Organisée par l’Association tunisienne des membres dans l’ordre des palmes académiques(ATMOPA), une rencontre a réuni, hier 24 mars dans l’agréable cadre de l’Espace Zmorda à la Soukra, un public attentif et intéressé autour de la militante des droits de la minorité noire en Tunisie et fondatrice de l’Association Mnemty, Saadia Mosbah.
Disons-le sans attendre, l’exposé de madame Mosbah intitulé « le racisme en Tunisie : du déni à la reconnaissance », n’a vraiment pas été un moment de plaisir pour les présents. Avec maestria et rigueur et sans jamais se départir d’un calme qui donnait à ses propos une force percutante, la conférencière a fait plonger son auditoire dans les bas-fonds d’une autre Tunisie, insoupçonnée, ordinaire et qui, se cachant derrière des traditions d’un autre âge, fait subir à sa minorité noire les affres de la discrimination raciale.
Présentant un état des lieux aussi exhaustif que précis, la conférencière a fait tomber comme un château de cartes les mauvaises excuses et les faux semblants qui continuent de voiler cette triste vérité ou qui la rendent acceptable : les Tunisiens pratiquent un racisme d’autant plus lamentable que nombre de ses victimes sont innocentes et ne sont pas connues de ceux qui se rendent coupables de tels actes. De vieilles traditions, des lois anachroniques, des croyances d’une autre époque, mais aussi des lois inapplicables car incomplètes, telle la fameuse loi 50 de 2018 votée dans la précipitation, des comportements laxistes des hommes de loi à l’égard des responsables d’actes discriminatoires. L’oratrice a passé en revue les facteurs qui se trouvent derrière la perpétuation, voire l’aggravation avec l’arrivée des subsahariens, de cette situation marquée par un racisme aussi réel que impuni. Elle s’arrête au facteur économique et considère qu’il est à l’origine du cercle vicieux dans lequel la minorité noire est tenue prisonnière.
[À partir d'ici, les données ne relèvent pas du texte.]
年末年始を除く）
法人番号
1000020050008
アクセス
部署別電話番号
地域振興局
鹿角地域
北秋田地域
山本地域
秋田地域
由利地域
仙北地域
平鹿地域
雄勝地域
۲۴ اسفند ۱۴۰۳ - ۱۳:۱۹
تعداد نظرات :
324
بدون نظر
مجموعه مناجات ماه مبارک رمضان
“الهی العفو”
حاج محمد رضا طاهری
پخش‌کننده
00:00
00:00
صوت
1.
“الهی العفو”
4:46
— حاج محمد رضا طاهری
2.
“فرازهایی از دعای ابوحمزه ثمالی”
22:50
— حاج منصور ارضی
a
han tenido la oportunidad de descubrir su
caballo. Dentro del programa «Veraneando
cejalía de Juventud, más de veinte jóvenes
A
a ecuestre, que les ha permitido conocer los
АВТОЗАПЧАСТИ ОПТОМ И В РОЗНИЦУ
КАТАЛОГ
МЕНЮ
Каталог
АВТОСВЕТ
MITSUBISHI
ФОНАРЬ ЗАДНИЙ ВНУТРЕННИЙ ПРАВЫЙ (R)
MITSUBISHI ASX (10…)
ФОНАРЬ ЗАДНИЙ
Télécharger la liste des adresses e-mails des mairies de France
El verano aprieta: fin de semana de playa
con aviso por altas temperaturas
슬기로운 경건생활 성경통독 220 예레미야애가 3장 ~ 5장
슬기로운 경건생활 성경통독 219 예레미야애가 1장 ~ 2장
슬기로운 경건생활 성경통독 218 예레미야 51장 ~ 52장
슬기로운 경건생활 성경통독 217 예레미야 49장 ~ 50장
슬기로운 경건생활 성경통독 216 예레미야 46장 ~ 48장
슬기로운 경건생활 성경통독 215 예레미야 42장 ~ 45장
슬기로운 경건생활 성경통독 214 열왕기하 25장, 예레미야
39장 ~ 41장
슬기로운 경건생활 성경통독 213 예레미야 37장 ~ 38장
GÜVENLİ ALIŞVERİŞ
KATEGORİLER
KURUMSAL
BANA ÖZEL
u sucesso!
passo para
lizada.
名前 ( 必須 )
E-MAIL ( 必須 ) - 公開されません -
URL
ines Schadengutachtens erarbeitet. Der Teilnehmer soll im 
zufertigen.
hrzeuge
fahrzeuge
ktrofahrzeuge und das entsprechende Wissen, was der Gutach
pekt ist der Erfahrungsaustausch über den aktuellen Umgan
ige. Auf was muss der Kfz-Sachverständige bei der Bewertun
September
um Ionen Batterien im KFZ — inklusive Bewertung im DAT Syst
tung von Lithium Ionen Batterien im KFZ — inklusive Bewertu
Obligés de vivre en autarcie dans de nombreuses régions, les noirs tunisiens, quand ils ne sont pas victimes de handicaps dus à la consanguinité, sont amenés à travailler dès l’enfance pour nourrir leur famille, et se trouvent de ce fait privés de scolarité. Quand ils réussissent à décrocher un diplôme, ils subissent un traitement injuste et inégal dans le domaine de l’emploi.
L’école, qu’elle soit publique ou privée, n’est pas en reste et l’on y pratique une discrimination déclarée à l’égard des écoliers noirs. Mme Mosbah en a fait elle-même la douloureuse expérience en tant que jeune mère.
Que faire pour changer cette réalité demandent les participants manifestement émus de savoir que l’esclavagisme que la Tunisie s’enorgueillît d’avoir aboli en 1846, bien avant de grandes nations européennes, n’a fait en fait que se cacher dans la vie quotidienne ?
« Il faut éduquer, sensibiliser, dénoncer, développer et valoriser », répond l’oratrice. Vaste programme ! Pourrait-on lui répliquer. Mais la détermination qu’elle laisse aussitôt apercevoir dit long sur l’engagement de sa génération à faire changer les choses.